The CLOB: Crypto Exchanges Turning Retail Traders into exit liquidity
In the world of cryptocurrency trading, the Central Limit Order Book (CLOB) has long been the dominant execution model.
While effective in traditional financial markets, the CLOB structure presents inherent disadvantages for retail traders when applied to cryptocurrencies trading.
Ouinex, a new crypto and derivatives trading platform, is taking a bold step forward with an innovative no-CLOB execution model designed to level the playing field.
A recent incident involving Binance, a leading cryptocurrency exchange, underscores the challenges of implementing the CLOB model in the largely unregulated crypto market, often (if not always) to the detriment of retail traders.
On March 9, 2025, Binance offboarded a market maker for misconduct related to GoPlus Security (GPS) and MyShell (SHELL) tokens (official announcement here). The market maker was caught engaging in manipulative practices, likely spoofing—placing large fake orders to mislead traders and then canceling them before execution. This is yet another clear example of why CLOB fails in unregulated crypto markets and retail traders become exit liquidity for institutions
Ilies Larbi, CEO of Ouinex, states:
“Binance’s ‘market maker rules’ are just four bullet points. In TradFi, rulebooks are hundreds of pages long to prevent manipulation and if caught, jail can be what you are looking at next; not a simple ban from the exchange. This shows how unregulated crypto really is, and by allowing Market Makers “take” prices, it is making crypto CLOBs an unfair environement for retail traders.”
Binance’s guidelines for market makers—simply maintaining bid/ask orders, preventing excessive cancellations, and ensuring liquidity—are laughably weak compared to the hundreds of pages of strict regulations in TradFi CLOB environments. This latest event reinforces the need for a level playing field to protect retail traders from institutional exploitation.
Why the CLOB Model Puts Retail Traders at a Disadvantage
According to Ouinex CEO Ilies Larbi, the application of CLOB in crypto markets creates a trading environment where institutional players hold a distinct advantage over retail traders.
“Using the CLOB model for crypto and derivatives trading is nonsense,” Larbi asserts. “In traditional markets like the NYSE, institutions compete against each other within a regulated environment, and the CLOB works brilliantly. In crypto, however, institutions and retail traders are mixed together, in a fully unregulated market which creates a deeply unfair environment. It’s like putting fish in a tank with sharks”.

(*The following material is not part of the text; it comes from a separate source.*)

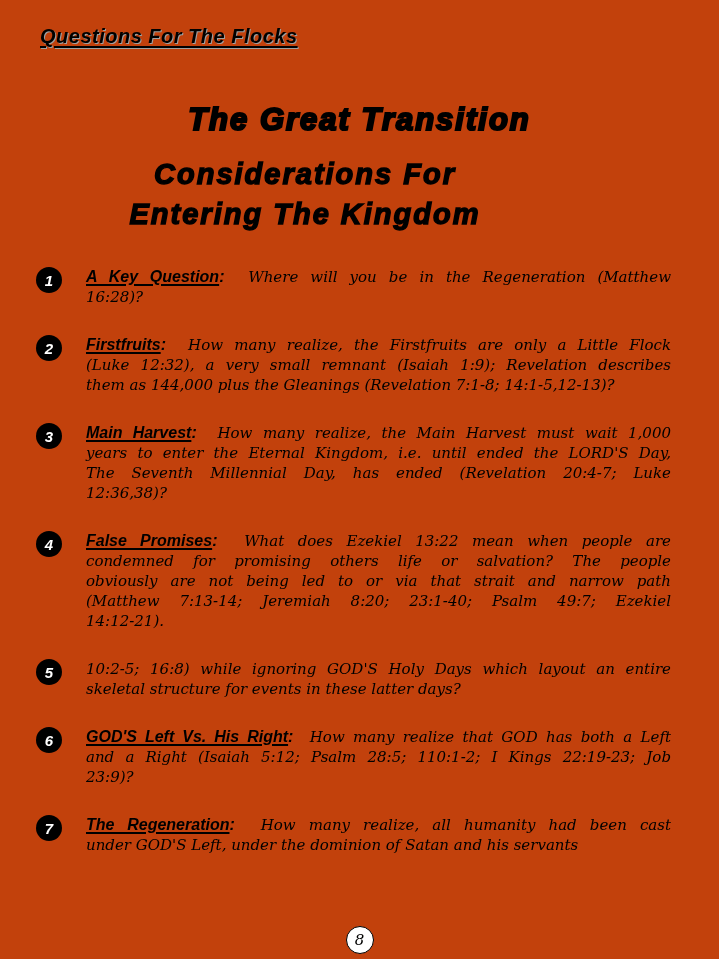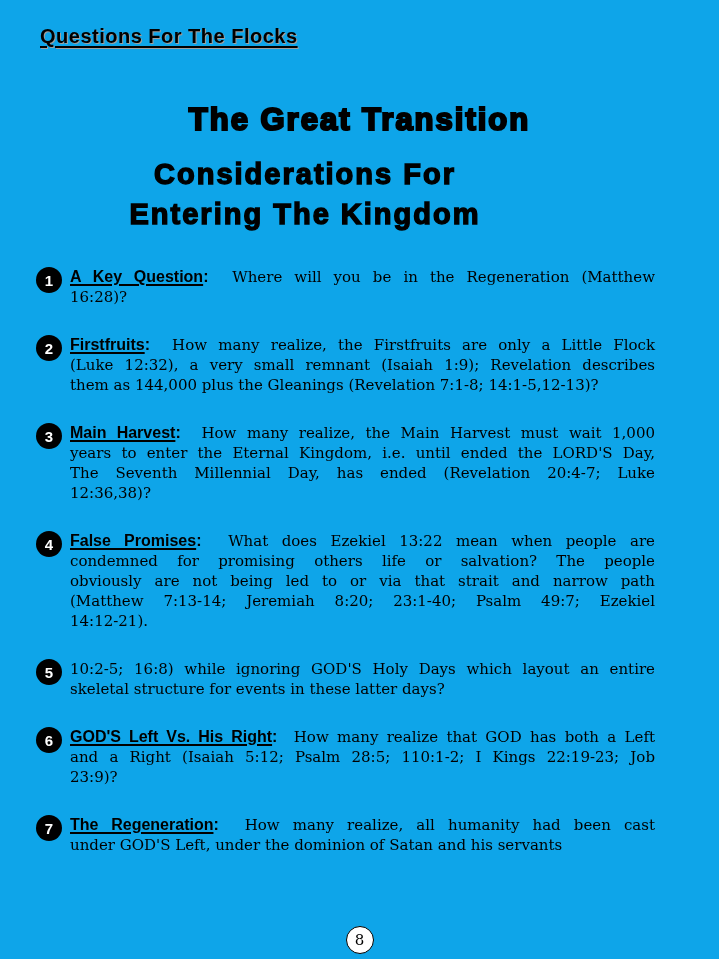"Questions For The Flocks" .page { background: #0ea5e9 -> #c2410c; font-style: none -> italic }
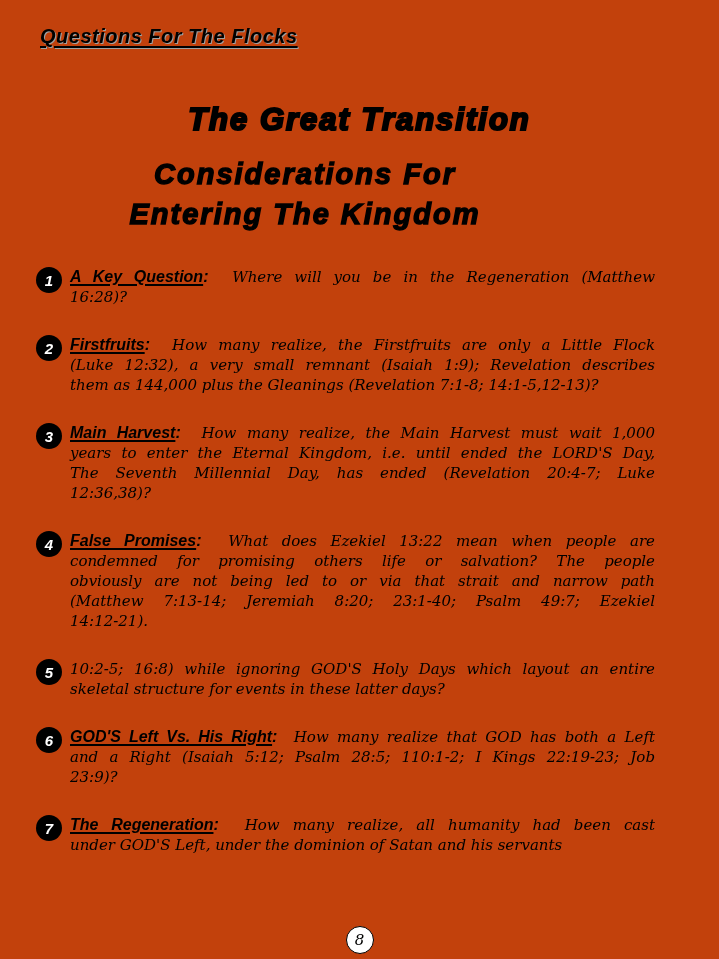"A Key Question: Where will" .qbody { margin-left: 8px -> 24px }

The disadvantages stem from several key issues:
– Speed and execution disparities – Institutional traders leverage superior infrastructure and low-latency connections, allowing them to execute trades ahead of retail participants.
– Market manipulation tactics – Practices such as spoofing, layering, and stop hunting allow institutions to exploit retail order flow.
– Liquidity fragmentation – Unlike centralized stock markets, crypto liquidity is spread across multiple exchanges, resulting in wider spreads, arbitrage gaps and inconsistent execution quality.
– Asymmetric slippage (negative-only slippage) – Typically slippage can be both positive and negative. However, in crypto CLOB models, slippage is always negative for retail traders because institutions are first in line to execute trades at optimal prices, leaving retail traders with only the leftovers.
“Retail traders should not have to accept asymmetric slippage as the norm,” Larbi emphasizes. “Sometimes slippage works in your favor. But in crypto, the way CLOBs are set up ensures that institutions snap up the best prices first, leaving retail traders with only negative slippage. This is another way institutions profit at the expense of retail traders.”
Ouinex’s No-CLOB Execution Model: A Fairer Alternative
To counteract these issues, Ouinex has developed a “no-CLOB execution model” that separates institutional market-making from retail trading while ensuring a competitive price discovery process.
“We’ve designed a model where institutional participants only make prices, not take them,” Larbi explains. “They compete against each other to provide the best bid and ask prices, which are then passed on to retail traders. However, institutional traders have no visibility nor can they trade into the order book, ensuring they cannot take advantage of retail order flow with unfair practices. This creates a much fairer execution environment.”
This innovative approach eliminates many of the conflicts of interest present in current crypto exchanges and brings several advantages:
– Tighter spreads and better execution – With institutions competing against each other, retail traders receive more favorable pricing, and institutions are incentivized to price tighter to win retail order flow.
– Passing on positive slippage and avoiding market manipulation – The lack of visibility into retail orders prevents front-running and unfair trading practices.
– Improved market transparency – The execution model is designed to prioritize fair trading conditions over institutional advantages.
To enhance execution quality, Ouinex has partnered with **CROSSx**, a next-generation **Electronic Communication Network (ECN)** for crypto trading, operated by Crossover Markets. This integration enables Ouinex to offer institutions and retail traders the same level of execution efficiency that firms like FastMatch brought to FX trading.
Beyond Execution: Ouinex’s Multi-Asset Trading Model
Ouinex’s innovation extends beyond execution fairness. The platform also introduces a cross-margining tool, allowing traders to use crypto assets as collateral for margin-based products without having to convert them to fiat. This makes Ouinex the first exchange to offer both TradFi derivatives and spot crypto trading, along with perpetual contracts, from a single and unique trading interface.
A New Standard for Crypto Trading?
With **Ouinex set to go live in the coming weeks, the industry will soon see whether this new execution model will challenge the status quo and offer retail traders a fairer, more transparent trading experience.